Gabor Fields: Orientation-Selective Level-of-Detail for Volume Rendering

TL;DR

This work addresses the challenge of applying level-of-detail (LOD) techniques to Gaussian-based volumetric representations by introducing Gabor Fields, an orientation-selective, spectrally bounded mixture of Gaussian and Gabor kernels. It combines a 3D anisotropic Gabor kernel with a hierarchical, differentiable regression pipeline to distill voxel grids into compact, multi-band representations that support continuous LOD without extra memory, using analytic line integrals and stochastic rendering strategies to accelerate path tracing with multiple scattering. The key contributions include closed-form transmittance integrals for Gabor kernels, a regression framework that optimizes Gaussian bases plus Gabor residuals, and several acceleration techniques (stochastic Laplacian/path tracing, orientation-based masking, and adaptive clamping) that yield substantial speedups while maintaining quality. The approach enables efficient LOD, foveated rendering, motion blur, and procedural cloud authoring, with demonstrated compression and rendering performance improvements over prior Gaussian primitives and voxel-based methods, and lays groundwork for integration with radiance fields and wavelet-inspired representations.

Abstract

Gaussian-based representations have enabled efficient physically-based volume rendering at a fraction of the memory cost of regular, discrete, voxel-based distributions. However, several remaining issues hamper their widespread use. One of the advantages of classic voxel grids is the ease of constructing hierarchical representations by either storing volumetric mipmaps or selectively pruning branches of an already hierarchical voxel grid. Such strategies reduce rendering time and eliminate aliasing when lower levels of detail are required. Constructing similar strategies for Gaussian-based volumes is not trivial. Straightforward solutions, such as prefiltering or computing mipmap-style representations, lead to increased memory requirements or expensive re-fitting of each level separately. Additionally, such solutions do not guarantee a smooth transition between different hierarchy levels. To address these limitations, we propose Gabor Fields, an orientation-selective mixture of Gabor kernels that enables continuous frequency filtering at no cost. The frequency content of the asset is reduced by selectively pruning primitives, directly benefiting rendering performance. Beyond filtering, we demonstrate that stochastically sampling from different frequencies and orientations at each ray recursion enables masking substantial portions of the volume, accelerating ray traversal time in single- and multiple-scattering settings. Furthermore, inspired by procedural volumes, we present an application for efficient design and rendering of procedural clouds as Gabor-noise-modulated Gaussians.

Figures (14)

• Figure 1: Comparison of different LOD strategies for primitive-based volumetric representations. In each cell, we show the volume rendering and the corresponding power spectra of the Fourier Transform.

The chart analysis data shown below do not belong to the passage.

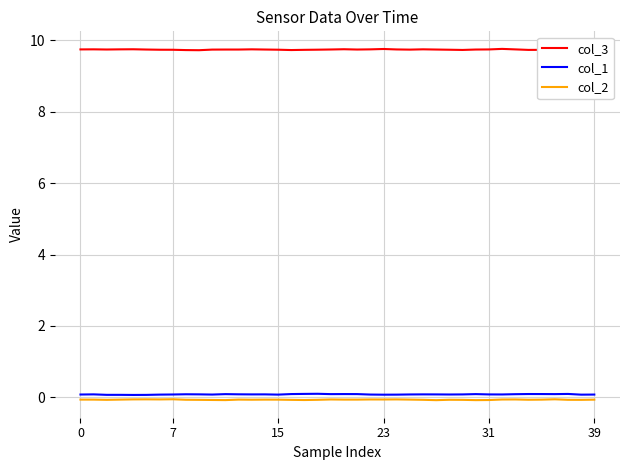

What is the maximum value shown in the chart?

9.8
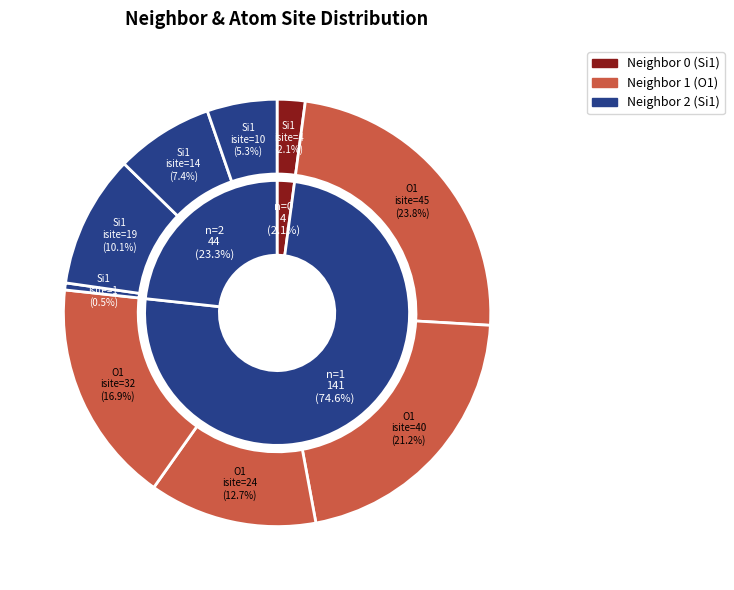

What percentage is NOT represented by 6?

89.9%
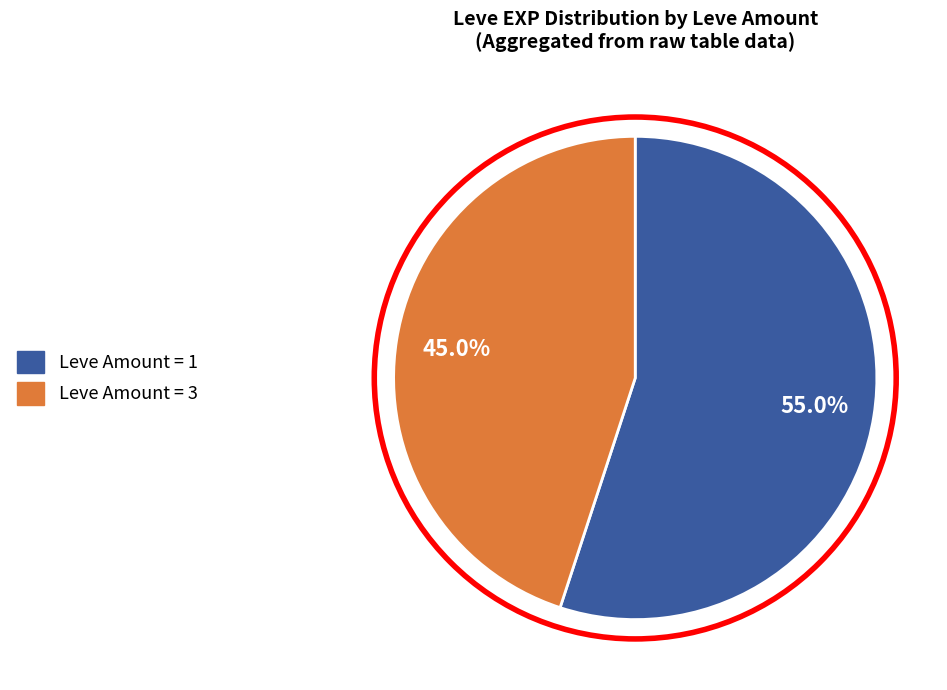

Is there any slice that represents more than half of the pie?

Yes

Note how, in our method, Gabor Pruning and Gaussian Analytic, the spectra shrink for higher LOD levels. In our case, however, the higher levels consist of a substantially smaller number of primitives, while each level of Gaussian Analytic contains the same number of primitives. A simple Gaussian Pruning fails to create LOD levels with a low-pass characteristic.
• Figure 2: Top: 2D Gabor kernels in the spatial domain with different frequency magnitudes. Bottom: their respective power-spectrum representations. Gabor kernels exhibit directional attenuation, effectively modelling residuals in certain frequencies and orientations. As we clip their support to $3\sigma$, we can estimate at which orientations, relative to the integrating ray, their contribution decays enough to be considered (shaded area). In our work, we leverage this insight to extract performance by masking non-contributing Gabor kernels before an intersection query is even traced.
• Figure 3: Visualization of the integral over a plane of a 3D Gabor kernel at different rotations around the Y axis. As we can see, projected frequency and integral magnitude both depend on orientation. In the limit, integrating along its modulation plane causes destructive interference that attenuates the integral value significantly. Higher frequencies see their contributions decay even faster angularly, and to smaller integral magnitudes, as we show in our 2D example in Figure \ref{['fig:selectivity_spectral']}.
• Figure 4: Scalability evaluation of Gabor-based representations on the Tornado dataset. The primitive count ranged from 1,024 to 32,768, with an additional 768 base Gaussian primitives. PSNR was measured with respect to the original voxel grid, and runtime was averaged over 50 runs. Storage costs assume 32-bit floating-point precision without compression. Measured on an RTX 4090.
• Figure 5: Quality vs rendering time with the different stochastic-analytical estimators (see Appendix Table \ref{['tab:stochastic_sampling_strats']}). Starting from 1spp, each dot represents powers-of-two extra samples per pixel (1,2,4,8,etc).